A winged cat wreaks havoc in a Yorkshire workhouse. An autumnal romance between two pork pie makers is celebrated with a donkey wedding. The strange career of Michael 'Cast Iron' Mulligan is revealed by his unlucky apprentice Captain Gusto, both men who eat – and eat anything – for a living. These are the stories that mark the debut of one of fiction's most original and assured new voices. And, remarkably, they all are based on fact.

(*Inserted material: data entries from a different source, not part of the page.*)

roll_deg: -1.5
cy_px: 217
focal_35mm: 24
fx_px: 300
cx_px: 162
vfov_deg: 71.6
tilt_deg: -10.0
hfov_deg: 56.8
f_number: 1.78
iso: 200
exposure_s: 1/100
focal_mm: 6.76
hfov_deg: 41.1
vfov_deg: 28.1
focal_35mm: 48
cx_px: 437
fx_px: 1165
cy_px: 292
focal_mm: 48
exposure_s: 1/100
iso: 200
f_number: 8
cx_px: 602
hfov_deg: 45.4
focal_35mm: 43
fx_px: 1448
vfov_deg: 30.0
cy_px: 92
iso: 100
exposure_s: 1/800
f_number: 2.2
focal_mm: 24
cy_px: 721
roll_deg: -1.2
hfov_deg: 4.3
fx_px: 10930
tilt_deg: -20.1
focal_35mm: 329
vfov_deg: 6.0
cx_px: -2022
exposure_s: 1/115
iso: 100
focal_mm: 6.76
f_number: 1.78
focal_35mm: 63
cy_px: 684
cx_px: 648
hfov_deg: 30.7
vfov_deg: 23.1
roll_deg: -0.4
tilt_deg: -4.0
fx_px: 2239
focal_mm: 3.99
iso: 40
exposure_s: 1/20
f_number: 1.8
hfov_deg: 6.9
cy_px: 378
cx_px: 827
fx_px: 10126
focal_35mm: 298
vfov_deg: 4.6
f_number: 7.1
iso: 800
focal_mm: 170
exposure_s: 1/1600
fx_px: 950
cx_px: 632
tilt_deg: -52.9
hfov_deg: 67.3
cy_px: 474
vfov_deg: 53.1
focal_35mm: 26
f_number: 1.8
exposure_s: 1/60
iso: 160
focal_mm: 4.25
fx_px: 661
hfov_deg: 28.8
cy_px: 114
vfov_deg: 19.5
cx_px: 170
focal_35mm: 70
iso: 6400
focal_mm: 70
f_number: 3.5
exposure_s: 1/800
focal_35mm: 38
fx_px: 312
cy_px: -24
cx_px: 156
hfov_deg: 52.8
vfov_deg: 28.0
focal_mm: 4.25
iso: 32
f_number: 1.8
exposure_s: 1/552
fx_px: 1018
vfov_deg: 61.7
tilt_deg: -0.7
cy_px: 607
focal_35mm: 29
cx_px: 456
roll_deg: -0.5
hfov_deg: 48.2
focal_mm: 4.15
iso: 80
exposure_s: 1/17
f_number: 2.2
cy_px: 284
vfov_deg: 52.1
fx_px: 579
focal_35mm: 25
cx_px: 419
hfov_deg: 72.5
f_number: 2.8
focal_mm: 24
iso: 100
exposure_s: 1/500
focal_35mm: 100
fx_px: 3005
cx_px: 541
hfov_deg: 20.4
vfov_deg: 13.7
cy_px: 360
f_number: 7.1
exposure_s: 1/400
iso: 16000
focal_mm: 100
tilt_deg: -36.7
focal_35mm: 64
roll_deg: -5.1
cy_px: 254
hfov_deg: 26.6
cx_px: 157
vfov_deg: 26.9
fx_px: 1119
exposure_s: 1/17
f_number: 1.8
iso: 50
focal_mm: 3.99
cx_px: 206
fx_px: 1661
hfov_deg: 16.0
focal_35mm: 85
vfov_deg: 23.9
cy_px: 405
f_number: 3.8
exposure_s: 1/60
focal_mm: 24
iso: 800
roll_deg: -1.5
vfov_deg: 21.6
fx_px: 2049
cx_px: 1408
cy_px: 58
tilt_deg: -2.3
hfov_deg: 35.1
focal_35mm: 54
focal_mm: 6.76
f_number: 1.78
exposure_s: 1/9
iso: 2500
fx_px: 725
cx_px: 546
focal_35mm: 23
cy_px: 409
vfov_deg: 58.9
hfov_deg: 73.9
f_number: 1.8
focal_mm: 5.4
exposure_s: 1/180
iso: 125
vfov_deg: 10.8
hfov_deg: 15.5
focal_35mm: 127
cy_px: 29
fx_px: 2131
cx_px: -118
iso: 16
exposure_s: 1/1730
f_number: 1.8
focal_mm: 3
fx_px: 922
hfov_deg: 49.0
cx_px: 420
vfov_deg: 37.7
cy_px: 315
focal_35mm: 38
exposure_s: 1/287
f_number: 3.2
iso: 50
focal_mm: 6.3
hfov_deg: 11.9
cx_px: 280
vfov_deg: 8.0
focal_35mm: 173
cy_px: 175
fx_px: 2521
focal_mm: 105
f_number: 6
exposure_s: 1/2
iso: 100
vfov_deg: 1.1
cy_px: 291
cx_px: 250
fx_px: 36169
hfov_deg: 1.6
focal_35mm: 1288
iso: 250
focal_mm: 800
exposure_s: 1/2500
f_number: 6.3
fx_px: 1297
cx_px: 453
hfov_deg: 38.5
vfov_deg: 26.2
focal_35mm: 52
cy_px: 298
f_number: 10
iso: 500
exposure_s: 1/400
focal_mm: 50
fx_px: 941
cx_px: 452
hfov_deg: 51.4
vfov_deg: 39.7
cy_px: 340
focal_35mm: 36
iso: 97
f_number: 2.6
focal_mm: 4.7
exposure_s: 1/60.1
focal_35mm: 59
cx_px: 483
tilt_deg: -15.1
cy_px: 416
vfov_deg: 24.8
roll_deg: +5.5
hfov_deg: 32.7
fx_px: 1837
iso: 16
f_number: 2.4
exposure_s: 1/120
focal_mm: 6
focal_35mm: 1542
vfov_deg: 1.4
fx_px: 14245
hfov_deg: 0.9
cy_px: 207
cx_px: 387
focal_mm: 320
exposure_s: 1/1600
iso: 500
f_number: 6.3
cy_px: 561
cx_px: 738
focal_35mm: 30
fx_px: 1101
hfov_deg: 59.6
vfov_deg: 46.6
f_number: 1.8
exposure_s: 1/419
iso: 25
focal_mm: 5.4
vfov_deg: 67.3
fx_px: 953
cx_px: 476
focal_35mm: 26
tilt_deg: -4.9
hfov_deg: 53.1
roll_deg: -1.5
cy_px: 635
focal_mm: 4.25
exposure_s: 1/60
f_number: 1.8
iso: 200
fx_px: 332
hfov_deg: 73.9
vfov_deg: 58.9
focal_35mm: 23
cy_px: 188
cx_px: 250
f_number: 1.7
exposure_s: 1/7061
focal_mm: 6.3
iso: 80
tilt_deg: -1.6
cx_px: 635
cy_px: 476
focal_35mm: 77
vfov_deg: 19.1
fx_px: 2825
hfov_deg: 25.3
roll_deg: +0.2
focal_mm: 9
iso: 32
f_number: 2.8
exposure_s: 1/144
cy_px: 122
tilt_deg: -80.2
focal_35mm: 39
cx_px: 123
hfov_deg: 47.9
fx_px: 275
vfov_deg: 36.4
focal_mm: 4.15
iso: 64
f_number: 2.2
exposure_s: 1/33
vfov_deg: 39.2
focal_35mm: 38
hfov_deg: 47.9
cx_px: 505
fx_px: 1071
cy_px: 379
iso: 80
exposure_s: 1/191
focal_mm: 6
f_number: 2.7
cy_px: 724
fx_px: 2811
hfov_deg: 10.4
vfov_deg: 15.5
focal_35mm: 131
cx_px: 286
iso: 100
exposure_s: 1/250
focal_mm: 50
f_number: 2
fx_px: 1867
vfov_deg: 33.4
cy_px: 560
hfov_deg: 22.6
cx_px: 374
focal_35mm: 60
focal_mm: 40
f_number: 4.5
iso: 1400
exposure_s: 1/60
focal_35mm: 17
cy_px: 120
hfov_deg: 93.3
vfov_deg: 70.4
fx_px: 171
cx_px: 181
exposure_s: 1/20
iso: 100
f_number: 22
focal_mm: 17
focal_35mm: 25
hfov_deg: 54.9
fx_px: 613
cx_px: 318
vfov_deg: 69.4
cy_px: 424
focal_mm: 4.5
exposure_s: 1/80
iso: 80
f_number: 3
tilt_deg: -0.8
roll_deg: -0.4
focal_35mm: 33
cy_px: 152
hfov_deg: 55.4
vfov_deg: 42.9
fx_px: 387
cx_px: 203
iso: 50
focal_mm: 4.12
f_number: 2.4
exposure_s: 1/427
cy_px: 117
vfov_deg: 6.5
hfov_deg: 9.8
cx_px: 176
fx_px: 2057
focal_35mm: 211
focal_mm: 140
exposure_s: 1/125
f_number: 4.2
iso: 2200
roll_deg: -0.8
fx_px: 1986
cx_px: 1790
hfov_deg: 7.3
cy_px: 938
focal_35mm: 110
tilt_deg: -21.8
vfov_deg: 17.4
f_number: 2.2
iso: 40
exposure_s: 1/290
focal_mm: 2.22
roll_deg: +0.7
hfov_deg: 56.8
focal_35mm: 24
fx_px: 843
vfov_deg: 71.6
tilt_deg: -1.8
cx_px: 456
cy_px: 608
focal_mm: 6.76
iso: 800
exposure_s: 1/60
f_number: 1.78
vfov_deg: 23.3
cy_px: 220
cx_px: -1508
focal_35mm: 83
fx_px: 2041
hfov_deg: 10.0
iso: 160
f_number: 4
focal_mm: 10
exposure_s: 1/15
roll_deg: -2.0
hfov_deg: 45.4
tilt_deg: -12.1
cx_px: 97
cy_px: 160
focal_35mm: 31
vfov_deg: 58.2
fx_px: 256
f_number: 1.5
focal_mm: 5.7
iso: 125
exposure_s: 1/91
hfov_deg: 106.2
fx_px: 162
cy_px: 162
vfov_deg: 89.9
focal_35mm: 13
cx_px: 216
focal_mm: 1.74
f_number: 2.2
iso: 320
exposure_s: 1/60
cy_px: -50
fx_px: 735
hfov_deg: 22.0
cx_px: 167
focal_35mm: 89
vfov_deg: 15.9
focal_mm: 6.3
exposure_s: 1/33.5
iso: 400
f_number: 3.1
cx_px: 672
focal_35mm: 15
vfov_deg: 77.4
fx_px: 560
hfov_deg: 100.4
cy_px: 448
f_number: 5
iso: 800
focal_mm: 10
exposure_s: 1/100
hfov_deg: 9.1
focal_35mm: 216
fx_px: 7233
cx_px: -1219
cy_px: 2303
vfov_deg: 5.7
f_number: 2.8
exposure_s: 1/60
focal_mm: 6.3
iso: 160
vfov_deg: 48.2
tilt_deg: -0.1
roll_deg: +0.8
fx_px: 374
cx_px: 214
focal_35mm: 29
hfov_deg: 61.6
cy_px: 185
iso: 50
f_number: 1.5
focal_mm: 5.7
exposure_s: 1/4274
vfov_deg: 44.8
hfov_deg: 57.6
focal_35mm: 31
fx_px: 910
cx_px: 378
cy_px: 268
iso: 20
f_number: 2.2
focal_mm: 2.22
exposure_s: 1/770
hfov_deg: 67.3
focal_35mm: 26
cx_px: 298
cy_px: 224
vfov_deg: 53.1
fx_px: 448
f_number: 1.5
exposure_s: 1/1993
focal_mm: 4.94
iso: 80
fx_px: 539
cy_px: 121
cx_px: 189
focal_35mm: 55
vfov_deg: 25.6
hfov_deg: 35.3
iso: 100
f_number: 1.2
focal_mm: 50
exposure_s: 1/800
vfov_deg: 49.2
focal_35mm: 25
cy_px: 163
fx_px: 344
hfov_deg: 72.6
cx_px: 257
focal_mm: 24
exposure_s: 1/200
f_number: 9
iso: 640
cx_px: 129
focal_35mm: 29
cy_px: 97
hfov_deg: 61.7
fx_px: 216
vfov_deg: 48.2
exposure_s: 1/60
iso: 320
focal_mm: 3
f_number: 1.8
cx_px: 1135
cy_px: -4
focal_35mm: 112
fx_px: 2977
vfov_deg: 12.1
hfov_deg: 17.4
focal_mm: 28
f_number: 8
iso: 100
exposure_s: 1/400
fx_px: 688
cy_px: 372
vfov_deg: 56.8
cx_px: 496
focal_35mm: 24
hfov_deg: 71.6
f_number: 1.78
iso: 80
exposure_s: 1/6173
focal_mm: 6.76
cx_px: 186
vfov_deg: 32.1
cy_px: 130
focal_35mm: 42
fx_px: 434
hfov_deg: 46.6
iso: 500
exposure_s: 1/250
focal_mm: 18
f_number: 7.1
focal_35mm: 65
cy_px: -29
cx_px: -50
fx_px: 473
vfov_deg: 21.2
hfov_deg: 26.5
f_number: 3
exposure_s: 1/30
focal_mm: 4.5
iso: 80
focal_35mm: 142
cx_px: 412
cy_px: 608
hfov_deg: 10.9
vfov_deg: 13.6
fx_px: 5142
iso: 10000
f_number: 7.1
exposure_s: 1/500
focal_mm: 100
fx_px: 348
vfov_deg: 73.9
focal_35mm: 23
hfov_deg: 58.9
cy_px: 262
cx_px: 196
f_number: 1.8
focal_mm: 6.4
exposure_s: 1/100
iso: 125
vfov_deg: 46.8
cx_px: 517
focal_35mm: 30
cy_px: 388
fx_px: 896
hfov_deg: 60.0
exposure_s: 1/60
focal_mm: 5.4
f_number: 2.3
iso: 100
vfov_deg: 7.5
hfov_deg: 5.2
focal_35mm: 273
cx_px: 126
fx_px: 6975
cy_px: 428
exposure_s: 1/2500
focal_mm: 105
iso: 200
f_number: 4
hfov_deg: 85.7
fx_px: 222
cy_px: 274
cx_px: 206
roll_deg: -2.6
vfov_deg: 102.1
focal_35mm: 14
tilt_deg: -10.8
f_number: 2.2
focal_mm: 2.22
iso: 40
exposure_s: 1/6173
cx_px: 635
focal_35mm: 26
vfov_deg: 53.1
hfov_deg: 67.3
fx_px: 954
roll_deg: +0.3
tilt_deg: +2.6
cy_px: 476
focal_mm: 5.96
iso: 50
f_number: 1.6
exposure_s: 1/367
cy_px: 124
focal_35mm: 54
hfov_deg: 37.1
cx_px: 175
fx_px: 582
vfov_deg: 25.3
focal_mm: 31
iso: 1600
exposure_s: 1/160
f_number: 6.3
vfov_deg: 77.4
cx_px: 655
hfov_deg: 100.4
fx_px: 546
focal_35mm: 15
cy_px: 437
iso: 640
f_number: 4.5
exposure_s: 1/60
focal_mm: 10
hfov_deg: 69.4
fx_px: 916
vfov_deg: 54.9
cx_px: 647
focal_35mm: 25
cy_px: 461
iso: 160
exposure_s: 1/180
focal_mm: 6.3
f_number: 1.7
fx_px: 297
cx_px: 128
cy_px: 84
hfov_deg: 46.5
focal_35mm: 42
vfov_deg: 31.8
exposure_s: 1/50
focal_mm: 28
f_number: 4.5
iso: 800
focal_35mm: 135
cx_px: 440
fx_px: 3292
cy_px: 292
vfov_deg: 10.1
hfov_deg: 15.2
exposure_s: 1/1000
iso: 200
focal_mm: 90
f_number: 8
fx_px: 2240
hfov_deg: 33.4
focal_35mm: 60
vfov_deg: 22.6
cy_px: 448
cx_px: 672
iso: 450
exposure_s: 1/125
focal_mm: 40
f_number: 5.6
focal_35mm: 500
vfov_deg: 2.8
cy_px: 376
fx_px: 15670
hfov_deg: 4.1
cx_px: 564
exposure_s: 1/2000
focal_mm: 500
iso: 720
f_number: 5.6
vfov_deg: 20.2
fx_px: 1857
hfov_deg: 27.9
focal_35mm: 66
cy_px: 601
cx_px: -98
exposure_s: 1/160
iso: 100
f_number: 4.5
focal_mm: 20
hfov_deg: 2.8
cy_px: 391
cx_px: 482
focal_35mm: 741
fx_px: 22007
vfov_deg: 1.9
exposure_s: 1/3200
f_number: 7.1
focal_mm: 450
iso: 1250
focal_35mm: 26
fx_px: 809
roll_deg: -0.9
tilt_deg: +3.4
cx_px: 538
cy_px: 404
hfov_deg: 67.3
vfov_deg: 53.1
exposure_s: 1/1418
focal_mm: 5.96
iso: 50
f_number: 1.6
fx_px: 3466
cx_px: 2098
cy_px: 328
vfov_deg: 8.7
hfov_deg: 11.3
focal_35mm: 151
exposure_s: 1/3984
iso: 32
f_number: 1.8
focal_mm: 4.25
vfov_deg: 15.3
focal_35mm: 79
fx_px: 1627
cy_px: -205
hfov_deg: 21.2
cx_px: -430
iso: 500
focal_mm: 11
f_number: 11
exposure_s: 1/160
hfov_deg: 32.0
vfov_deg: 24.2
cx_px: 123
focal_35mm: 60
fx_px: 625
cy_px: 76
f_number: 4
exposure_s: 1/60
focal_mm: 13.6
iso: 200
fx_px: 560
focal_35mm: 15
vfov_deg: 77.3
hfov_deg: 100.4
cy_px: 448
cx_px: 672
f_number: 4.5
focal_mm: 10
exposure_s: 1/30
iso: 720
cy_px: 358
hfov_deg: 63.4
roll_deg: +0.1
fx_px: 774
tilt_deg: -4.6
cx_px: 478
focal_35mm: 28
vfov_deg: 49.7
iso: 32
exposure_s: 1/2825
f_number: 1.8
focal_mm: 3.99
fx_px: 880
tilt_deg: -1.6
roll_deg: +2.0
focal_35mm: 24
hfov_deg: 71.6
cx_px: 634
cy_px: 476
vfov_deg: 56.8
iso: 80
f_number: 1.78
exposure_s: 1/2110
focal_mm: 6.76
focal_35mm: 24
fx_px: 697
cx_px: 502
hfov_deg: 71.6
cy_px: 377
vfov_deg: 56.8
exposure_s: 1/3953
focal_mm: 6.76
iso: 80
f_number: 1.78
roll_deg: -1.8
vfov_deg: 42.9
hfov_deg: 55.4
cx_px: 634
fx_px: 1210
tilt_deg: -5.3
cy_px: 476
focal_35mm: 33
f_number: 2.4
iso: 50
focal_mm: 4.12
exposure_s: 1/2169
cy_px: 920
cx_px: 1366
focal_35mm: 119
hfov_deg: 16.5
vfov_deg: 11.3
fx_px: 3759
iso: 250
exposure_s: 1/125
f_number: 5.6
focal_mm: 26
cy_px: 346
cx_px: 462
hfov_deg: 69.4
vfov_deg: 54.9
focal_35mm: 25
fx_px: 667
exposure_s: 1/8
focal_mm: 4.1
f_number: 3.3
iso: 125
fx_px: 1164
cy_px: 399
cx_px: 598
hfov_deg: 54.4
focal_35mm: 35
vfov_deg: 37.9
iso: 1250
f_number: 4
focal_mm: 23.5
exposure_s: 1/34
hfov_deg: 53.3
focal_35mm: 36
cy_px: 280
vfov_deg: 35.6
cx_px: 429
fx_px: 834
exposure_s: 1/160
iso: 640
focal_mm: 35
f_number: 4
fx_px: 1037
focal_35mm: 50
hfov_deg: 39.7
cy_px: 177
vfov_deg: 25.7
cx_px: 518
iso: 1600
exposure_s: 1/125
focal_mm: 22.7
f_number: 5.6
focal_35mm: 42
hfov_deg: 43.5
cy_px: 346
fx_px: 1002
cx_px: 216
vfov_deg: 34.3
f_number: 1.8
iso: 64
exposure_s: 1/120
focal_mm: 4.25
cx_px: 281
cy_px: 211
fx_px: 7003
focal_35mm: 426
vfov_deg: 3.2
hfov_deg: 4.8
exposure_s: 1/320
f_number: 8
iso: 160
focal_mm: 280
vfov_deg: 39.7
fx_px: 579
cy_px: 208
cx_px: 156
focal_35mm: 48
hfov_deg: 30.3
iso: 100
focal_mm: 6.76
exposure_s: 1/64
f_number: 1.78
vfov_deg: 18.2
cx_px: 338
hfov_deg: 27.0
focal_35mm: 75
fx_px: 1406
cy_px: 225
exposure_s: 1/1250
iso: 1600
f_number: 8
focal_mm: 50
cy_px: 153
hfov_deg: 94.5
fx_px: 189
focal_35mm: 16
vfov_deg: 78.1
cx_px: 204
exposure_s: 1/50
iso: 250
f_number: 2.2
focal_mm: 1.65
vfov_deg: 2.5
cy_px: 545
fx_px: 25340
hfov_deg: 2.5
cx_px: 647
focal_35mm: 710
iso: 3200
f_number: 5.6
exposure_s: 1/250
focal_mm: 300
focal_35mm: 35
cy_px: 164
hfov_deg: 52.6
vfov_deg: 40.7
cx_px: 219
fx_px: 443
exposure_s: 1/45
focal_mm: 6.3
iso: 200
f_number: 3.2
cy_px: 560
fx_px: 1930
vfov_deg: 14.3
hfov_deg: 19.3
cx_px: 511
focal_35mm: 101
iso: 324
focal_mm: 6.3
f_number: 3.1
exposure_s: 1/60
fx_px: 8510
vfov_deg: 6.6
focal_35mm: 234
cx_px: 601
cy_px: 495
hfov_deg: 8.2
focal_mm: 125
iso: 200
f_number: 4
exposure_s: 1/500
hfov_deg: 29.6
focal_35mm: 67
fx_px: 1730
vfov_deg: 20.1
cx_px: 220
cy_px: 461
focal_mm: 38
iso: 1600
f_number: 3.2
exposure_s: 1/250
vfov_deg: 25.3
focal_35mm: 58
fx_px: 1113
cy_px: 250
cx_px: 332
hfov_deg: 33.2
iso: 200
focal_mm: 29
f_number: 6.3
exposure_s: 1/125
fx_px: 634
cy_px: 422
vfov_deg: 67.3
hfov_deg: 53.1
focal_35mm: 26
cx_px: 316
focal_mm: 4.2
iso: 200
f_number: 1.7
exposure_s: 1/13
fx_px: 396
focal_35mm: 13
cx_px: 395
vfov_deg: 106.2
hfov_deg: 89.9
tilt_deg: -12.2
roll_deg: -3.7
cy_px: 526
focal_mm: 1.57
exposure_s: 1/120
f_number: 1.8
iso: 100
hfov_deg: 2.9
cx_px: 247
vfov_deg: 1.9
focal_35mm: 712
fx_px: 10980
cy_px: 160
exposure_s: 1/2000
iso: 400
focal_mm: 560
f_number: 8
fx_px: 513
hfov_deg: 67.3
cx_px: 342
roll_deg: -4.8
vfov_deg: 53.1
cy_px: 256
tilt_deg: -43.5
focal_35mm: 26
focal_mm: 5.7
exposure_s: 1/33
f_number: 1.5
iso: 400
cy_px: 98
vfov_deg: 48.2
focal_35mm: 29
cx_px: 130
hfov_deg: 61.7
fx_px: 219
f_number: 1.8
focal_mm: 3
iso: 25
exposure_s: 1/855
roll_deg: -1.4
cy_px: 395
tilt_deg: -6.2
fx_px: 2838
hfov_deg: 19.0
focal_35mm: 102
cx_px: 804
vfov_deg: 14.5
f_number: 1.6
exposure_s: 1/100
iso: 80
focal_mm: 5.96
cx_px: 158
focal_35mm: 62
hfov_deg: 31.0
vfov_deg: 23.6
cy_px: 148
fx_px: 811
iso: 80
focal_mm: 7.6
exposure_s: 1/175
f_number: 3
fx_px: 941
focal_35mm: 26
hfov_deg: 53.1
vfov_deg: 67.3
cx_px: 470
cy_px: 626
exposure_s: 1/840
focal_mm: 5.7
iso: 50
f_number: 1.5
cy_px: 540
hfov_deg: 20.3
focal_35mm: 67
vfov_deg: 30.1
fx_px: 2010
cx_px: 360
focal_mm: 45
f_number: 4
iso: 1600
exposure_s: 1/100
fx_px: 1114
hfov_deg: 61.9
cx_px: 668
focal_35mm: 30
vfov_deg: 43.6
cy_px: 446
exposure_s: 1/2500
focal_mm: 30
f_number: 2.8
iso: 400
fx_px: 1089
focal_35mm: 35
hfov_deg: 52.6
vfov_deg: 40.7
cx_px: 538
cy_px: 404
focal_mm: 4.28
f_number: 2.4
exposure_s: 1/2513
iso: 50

Gypsies, Victorian businessmen, servants, masters and unwise children come together in three gothic and moving novellas of magic and deception. Largely set in the nineteenth century, they combine the satisfactions of the finest novels with a playfulness that does not forfeit humanity. With the comic sensibility of Dickens and a taste for the macabre worthy of Irvine Welsh, John Barlow is a storyteller with a unique imagination who will continue to amaze and entertain us for many years to come.
Reviews
‘Eating Mammals will make you laugh, groan, retch, and ultimately be uplifted … The world is a stranger and therefore better place now that Eating Mammals is in it.’
Niall Griffiths
‘Each of the novellas is fascinated by the rich taste of story, by the sheer industry that story stokes, and by the work that story does in staving off despair, starvation and ignominy.’
Times Literary Supplement
About the author
John Barlow teaches at the University of York but still prefers to live in Hull. He hopes soon to divide his time between Spain and the North. This is his first book.
PUBLISHERS WEEKLY
Briton Barlow delivers a delightfully gothic, witty and sometimes macabre trio of novellas, each based on an apparently authentic historical oddity. The title piece, for which Barlow earned a Paris Review Discovery Prize, takes place just after the Second World War and concerns a breakfast chef taken in by Michael "Cast Iron" Mulligan, an enormous, worldly Irishman who will eat anything (worms, chairs, brass plaques) for a price. Dubbed Captain Gusto by his mentor and charged with grinding up the stuff for Mulligan to eat the chef later decides to follow in Mulligan's footsteps, with disastrous results. The second novella gleefully chronicles the trials of various Victorian English villagers after the birth of a winged kitten in their local workhouse. Fortunes are won and lost as Thomas-Bessie (" 'cos we didn't know if it were a boy or a girl") minds its own business amid all the attention, and various citizens go mad and chaos reigns. In "The Donkey Wedding at Gomersal," an endearing fable of midlife romance in rural 1850s England, a widow and a widower discover love together while doing a brilliant business in pork pies. Barlow's observant, chatty and sometimes playfully starchy prose perfectly complements his weird tales; this is a idiosyncratic and memorable collection.